Winkelcentrum Keizerswaard

Het winkelcentrum was eerst nog niet overdekt. Aanvankelijk was het de bedoeling om het winkelcentrum door te trekken naar het gebied ten westen van de Kerkedijk om zodoende een verbinding te maken met het park De Twee Heuvels en de Adriaan Volkerlaan. In de oorspronkelijke stedenbouwkundige opzet lag het winkelcentrum tussen de pootjes van de H-vormige structuur van hoofdwegen. Door protesten van de bevolking is het echter zover nooit gekomen. Het winkelgebied is begin jaren '90 ingrijpend gerenoveerd waarbij Keizerswaard een overdekt winkelcentrum werd met ongeveer 80 winkels en een divers winkelaanbod.

Park De Twee Heuvels

Het park De Twee Heuvels van ongeveer 25 hectare is ontworpen op wijkniveau in Engelse landschapsstijl naar ontwerp van Jan Roeterink en functioneel gericht op wandelen en verpozen. Kenmerken van het ontwerp zijn een zo natuurlijk mogelijke vormgeving, kronkelende paden en afwisseling tussen openheid en geslotenheid. De kreek aan de westzijde van het park, een oorspronkelijke waterloop, vormt een belangrijk landschappelijk element binnen de groenstructuur in het gebied. De looproutes van het park zijn intern circulair waardoor het park zich afwendt van de directe omgeving.

Groenstructuur

De groenstructuur vormt een belangrijk onderdeel van de sociale intenties die Van Drimmelen nastreefde. Het groen in de woonbuurten is vooral gericht op de ontwikkeling van een tolerante gezindheid en bestaat uit buurtscheidende groene geleidingsstroken en buurttuinen. De geleidingsstroken vormen tevens speelruimten voor de jeugd en de buurttuinen zijn ten nutte van jongere kinderen en ouderen. Op deelgemeenteniveau is er ruimte voor recreatie (volkstuinen, sporthallen e.d.).

Verkeersstructuur

De hoofdstructuur voor het autoverkeer wordt gevormd door de Dwarsdijk, Groene Tuin en Reyerdijk. Deze wegen liggen van noordwest naar zuidwest als een hoefijzer om het plangebied. Het plangebied wordt voorts doorsneden van oost naar west door de Groeninx van Zoelenlaan en de Olympiaweg (verbonden door Klein Nieuwland) en van noord naar zuidwest door de Adriaan Volkerlaan en de Kreekhuizenlaan (verbonden door Klein Nieuwland). Dit zijn tevens twee belangrijke stedenbouwkundige dragers.
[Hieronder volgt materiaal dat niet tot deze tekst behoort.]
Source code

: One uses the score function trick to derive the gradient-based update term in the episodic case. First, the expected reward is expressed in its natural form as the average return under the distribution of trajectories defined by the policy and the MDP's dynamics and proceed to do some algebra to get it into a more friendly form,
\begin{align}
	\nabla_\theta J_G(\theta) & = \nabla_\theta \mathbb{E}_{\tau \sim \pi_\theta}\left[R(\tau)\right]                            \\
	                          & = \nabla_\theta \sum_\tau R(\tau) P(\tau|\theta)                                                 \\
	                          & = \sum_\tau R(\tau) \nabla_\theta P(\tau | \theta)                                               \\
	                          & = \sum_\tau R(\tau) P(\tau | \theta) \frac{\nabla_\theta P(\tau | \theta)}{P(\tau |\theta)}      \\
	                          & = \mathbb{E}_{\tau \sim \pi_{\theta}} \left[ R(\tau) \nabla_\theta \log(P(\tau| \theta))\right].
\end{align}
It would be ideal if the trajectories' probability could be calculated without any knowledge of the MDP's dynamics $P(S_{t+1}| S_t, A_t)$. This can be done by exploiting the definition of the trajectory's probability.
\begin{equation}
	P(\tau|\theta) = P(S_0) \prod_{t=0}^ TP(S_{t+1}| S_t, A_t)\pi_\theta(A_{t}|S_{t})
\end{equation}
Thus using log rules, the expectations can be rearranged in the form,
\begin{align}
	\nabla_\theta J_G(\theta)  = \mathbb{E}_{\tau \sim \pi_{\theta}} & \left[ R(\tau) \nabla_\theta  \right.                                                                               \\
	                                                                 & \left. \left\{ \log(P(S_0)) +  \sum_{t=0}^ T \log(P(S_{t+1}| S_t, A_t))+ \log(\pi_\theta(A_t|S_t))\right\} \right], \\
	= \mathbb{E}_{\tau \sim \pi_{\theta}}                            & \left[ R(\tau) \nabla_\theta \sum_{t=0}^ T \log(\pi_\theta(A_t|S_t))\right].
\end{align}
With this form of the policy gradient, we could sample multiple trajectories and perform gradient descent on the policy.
Dit geldt ook voor de oorspronkelijke verbindingsroute Zuider Kerkedijk en Noorder Kerkedijk die evenwijdig ligt aan de noord-zuidwest verbinding. Deze Kerkedijk betreft een oude aan weerszijden bebouwde dijk die een stedenbouwkundige barrière heeft gevormd om een consequent (modern) stedenbouwkundig plan te kunnen toepassen. De verdere binnenwijkse ontsluiting verloopt via een regulier stratensysteem. De routes voor langzaam verkeer (fiets en voet) volgen eveneens dit systeem.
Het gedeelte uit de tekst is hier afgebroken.